Recall the "test pyramid" from lecture 3:

![](../A--intro/lect03-images/test-pyramid.eps){ width=80% }


### What is integration testing?

Recall that unit tests test some small "unit" of software

- Purpose: check the *behaviour* of that unit -- exercise it and look for deviations from
  its specification
- We normally *mock* other external classes used in the test

*Integration testing* focuses on the flow of data and information
between components, and their *interface*

- It asks, "Do the components work properly together?"
- The goal is to test the interfaces between components, and
  the interaction of components.

<!--
- Some tests might be hard to classify
- But nevertheless, many tests will either have as their focus a small unit of code
  in isolation (unit tests) or the interaction between two or more
  components (integration tests)
--> 


### Why do integration testing?

<!--
- Unit testing is a necessary basis for integration testing
  - gives maximum control over individual
    units
-->

- Unit tests only test some unit in isolation -- not how it
  interacts with other units.

■ Extracted data
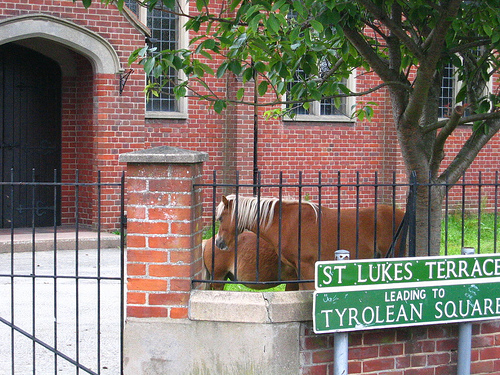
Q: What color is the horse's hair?
A: White.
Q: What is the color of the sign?
A: Green.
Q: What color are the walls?
A: Red.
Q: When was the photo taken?
A: Daytime.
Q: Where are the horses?
A: In the lawn.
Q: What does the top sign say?
A: ST LUKES TERRACE.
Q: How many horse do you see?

■ What this task involves
Quote the lecture notes on integration testing word for word, beginning at the words "- The goal is" and stopping after "components (integration tests)".

■ Exercise solution
- The goal is to test the interfaces between components, and
  the interaction of components.

<!--
- Some tests might be hard to classify
- But nevertheless, many tests will either have as their focus a small unit of code
  in isolation (unit tests) or the interaction between two or more
  components (integration tests)